As a pastor and as a church, our first responsibility is to God, to tell the truth as outlined in His Word, to warn people of the consequences of disregarding His Word, and above all, to point them to Jesus. And the Bible is clear: God created human life in His image. This bedrock, Genesis 1 teaching, along with other foundational concepts found in the Bible’s first few chapters, forms the backbone for a significant percentage of our teaching. In every human life, in other words, we find the “imago Dei”, and it’s this that separates human life from all other. Now I understand that there are entities which call themselves “churches” which posit a Darwinian understanding of origins, to which the answer is simple: you are not with us; we are not about the same business. What you do as a church may have superficial similarities to what an evangelical church might do, but the similarities are only on the surface. Evangelical churches–at least those worthy of the name–attempt to take the Bible and the Gospel seriously. It’s another topic for another time how (all too regularly) professing evangelicals fail to live up to this ideal, but the ideal must be maintained or all is lost.

And so if a church is to be faithful to God and proclaim human life as existing in His image, then it naturally and simply follows that human life is not something to be willfully discarded. Scripture does give indications that pre-born human life, retaining the same imago Dei, is to be protected as well. Put another way, as a pastor, I simply have no choice if I am to be faithful to God: I have to teach the truth.
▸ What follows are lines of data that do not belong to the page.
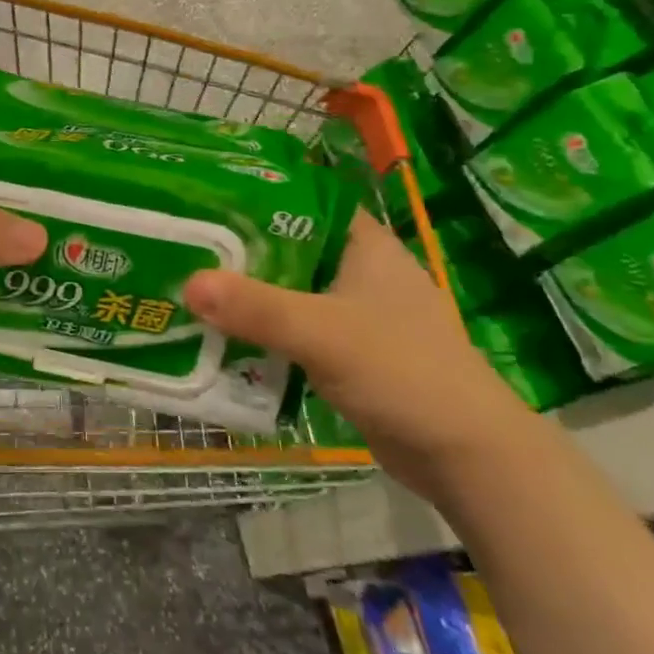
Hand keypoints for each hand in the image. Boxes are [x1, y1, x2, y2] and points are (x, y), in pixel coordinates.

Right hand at [183, 211, 537, 499]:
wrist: (470, 459)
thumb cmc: (404, 372)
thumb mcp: (323, 333)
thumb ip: (256, 308)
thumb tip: (187, 283)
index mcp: (364, 244)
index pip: (301, 200)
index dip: (253, 195)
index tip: (203, 197)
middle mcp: (359, 270)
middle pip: (286, 246)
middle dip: (238, 250)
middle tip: (183, 245)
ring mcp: (357, 312)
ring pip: (288, 289)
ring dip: (248, 293)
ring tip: (190, 285)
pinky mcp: (351, 351)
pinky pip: (295, 328)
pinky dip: (264, 329)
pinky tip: (224, 334)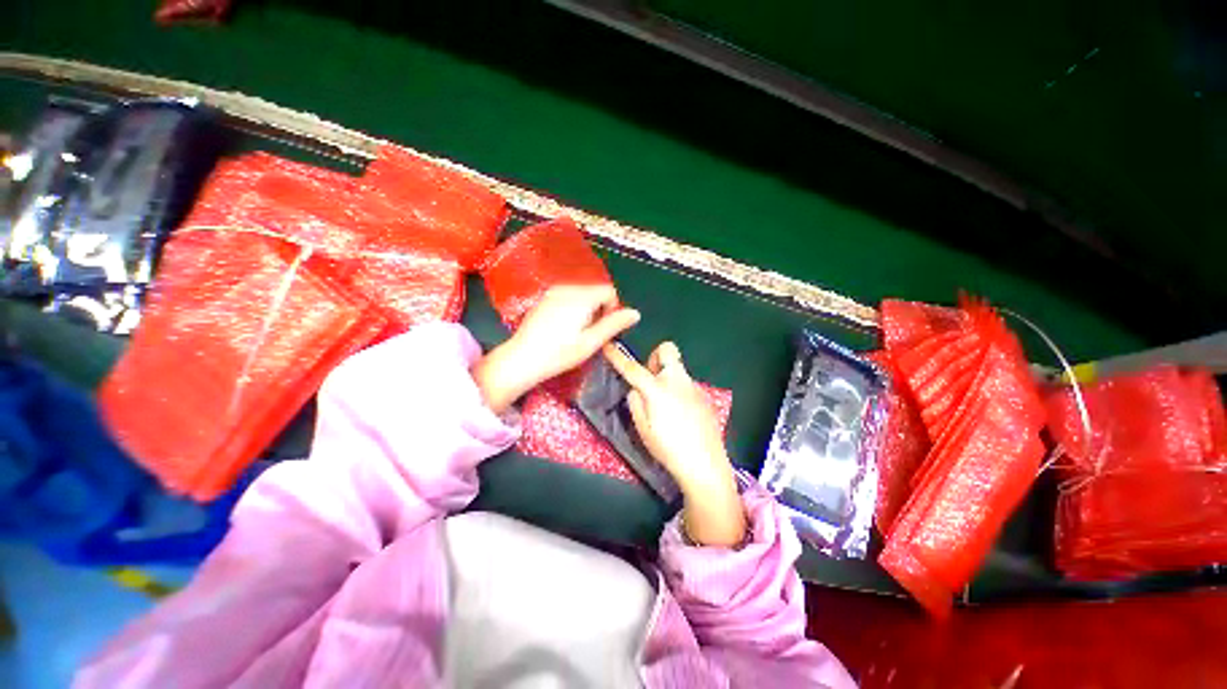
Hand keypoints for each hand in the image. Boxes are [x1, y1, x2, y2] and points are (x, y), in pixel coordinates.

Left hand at [474, 285, 639, 413]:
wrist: (521, 359)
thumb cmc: (559, 354)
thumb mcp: (591, 342)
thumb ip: (614, 324)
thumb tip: (636, 313)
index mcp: (581, 297)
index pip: (609, 291)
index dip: (613, 309)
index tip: (604, 330)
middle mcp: (567, 288)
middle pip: (596, 291)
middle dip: (600, 310)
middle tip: (591, 335)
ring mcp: (553, 292)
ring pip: (583, 294)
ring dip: (588, 310)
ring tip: (577, 333)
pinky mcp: (544, 298)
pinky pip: (569, 297)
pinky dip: (574, 309)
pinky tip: (564, 329)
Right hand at [603, 341, 745, 546]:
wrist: (705, 464)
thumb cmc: (668, 449)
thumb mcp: (643, 429)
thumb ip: (635, 403)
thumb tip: (636, 389)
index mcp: (658, 390)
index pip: (633, 369)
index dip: (618, 357)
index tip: (609, 346)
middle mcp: (678, 381)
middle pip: (667, 350)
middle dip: (655, 358)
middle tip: (650, 380)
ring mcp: (694, 387)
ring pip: (677, 370)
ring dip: (667, 378)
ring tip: (665, 406)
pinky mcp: (704, 396)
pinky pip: (686, 385)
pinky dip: (678, 391)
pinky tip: (681, 416)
And so the implied threat of, “if you keep on teaching this way, you will lose young people”, while sad, is a threat that cannot be heeded, because as a pastor, I answer first to God, and not to people, young or old. If I lose church members because I have chosen to speak the truth, I am sad for the loss, but I have no choice but to be faithful to the charge God has given me.

And now the second point: it is not because churches teach the truth that people leave; it’s because those people elevate something above the truth of the Gospel, giving attention to it, and obeying it. We all naturally rebel against God’s truth; it’s called “sin”, and at one point or another in one way or another, every human is in the exact same camp. Naturally, I don’t like some of the things that the Bible teaches, some of the things that it calls me and holds me accountable to. Because I want my own way; because I want to be the “captain of my fate”, the “master of my soul”…by nature.So it is with friends who decide to leave the church because the church takes a stance–on whatever subject–that is faithful to Scripture.

And yet I need the church, for so many reasons, and one of the most important is this: I need to be consistently and lovingly called to a standard higher than my own understanding, my own preferences, my own proclivities, my own sin. Those who say they are leaving the church because the church takes a stance for life are in fact leaving the church because they love their own way more than God’s way.

Period.

Martin Luther took such a stance at the Diet of Worms, and while it took young Luther more courage to stand completely alone against the assembled throng of leaders of Rome, it is the same stance we must take today. So whether it comes to abortion, or marriage and family issues, or sexual identity issues, or…you name it, the approach has to be, not one of fear that someone will leave, but as Luther, “here we stand; we can do no other.”